(WHAT IS BEING ASKED):
Which lines run from the line with "7: (511, 162, 0.14)" through the line with "33: (229, 274, 0.35)" in the entries below? Print them exactly, both ends included, and nothing more.
--------------------------------------------------
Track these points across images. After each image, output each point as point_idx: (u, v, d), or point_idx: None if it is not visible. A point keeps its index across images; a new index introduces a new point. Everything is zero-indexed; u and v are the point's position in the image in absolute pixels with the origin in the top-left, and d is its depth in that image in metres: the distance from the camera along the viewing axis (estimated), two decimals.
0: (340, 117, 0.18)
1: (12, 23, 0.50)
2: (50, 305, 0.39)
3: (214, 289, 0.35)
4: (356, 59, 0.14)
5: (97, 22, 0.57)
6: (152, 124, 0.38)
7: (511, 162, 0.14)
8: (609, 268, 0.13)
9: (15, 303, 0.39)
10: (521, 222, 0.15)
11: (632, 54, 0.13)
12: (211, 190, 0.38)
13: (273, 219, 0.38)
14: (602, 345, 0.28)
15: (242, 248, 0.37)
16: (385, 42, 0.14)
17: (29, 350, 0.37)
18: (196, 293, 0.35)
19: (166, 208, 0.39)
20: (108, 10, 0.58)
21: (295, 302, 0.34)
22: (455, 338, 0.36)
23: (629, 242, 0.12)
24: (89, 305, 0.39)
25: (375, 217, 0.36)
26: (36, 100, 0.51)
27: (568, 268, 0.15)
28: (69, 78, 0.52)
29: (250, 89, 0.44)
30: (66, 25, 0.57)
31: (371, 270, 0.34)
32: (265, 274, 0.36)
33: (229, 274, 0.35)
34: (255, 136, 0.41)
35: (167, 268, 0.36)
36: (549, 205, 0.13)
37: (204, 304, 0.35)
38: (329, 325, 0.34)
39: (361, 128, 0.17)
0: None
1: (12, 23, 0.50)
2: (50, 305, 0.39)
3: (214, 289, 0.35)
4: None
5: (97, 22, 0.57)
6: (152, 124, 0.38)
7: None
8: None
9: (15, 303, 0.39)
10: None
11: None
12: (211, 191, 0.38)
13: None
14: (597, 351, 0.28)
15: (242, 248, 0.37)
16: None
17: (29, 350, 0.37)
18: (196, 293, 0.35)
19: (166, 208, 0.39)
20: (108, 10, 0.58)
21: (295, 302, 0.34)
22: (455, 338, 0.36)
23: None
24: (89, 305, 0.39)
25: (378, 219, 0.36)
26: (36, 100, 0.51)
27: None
--------------------------------------------------
(REPLY):
7: (511, 162, 0.14)
8: (609, 268, 0.13)
9: (15, 303, 0.39)
10: (521, 222, 0.15)
11: (632, 54, 0.13)
12: (211, 190, 0.38)
13: (273, 219, 0.38)
14: (602, 345, 0.28)
15: (242, 248, 0.37)
16: (385, 42, 0.14)
17: (29, 350, 0.37)
18: (196, 293, 0.35)
19: (166, 208, 0.39)
20: (108, 10, 0.58)
21: (295, 302, 0.34)
22: (455, 338, 0.36)
23: (629, 242, 0.12)
24: (89, 305, 0.39)
25: (375, 217, 0.36)
26: (36, 100, 0.51)
27: (568, 268, 0.15)
28: (69, 78, 0.52)
29: (250, 89, 0.44)
30: (66, 25, 0.57)
31: (371, 270, 0.34)
32: (265, 274, 0.36)
33: (229, 274, 0.35)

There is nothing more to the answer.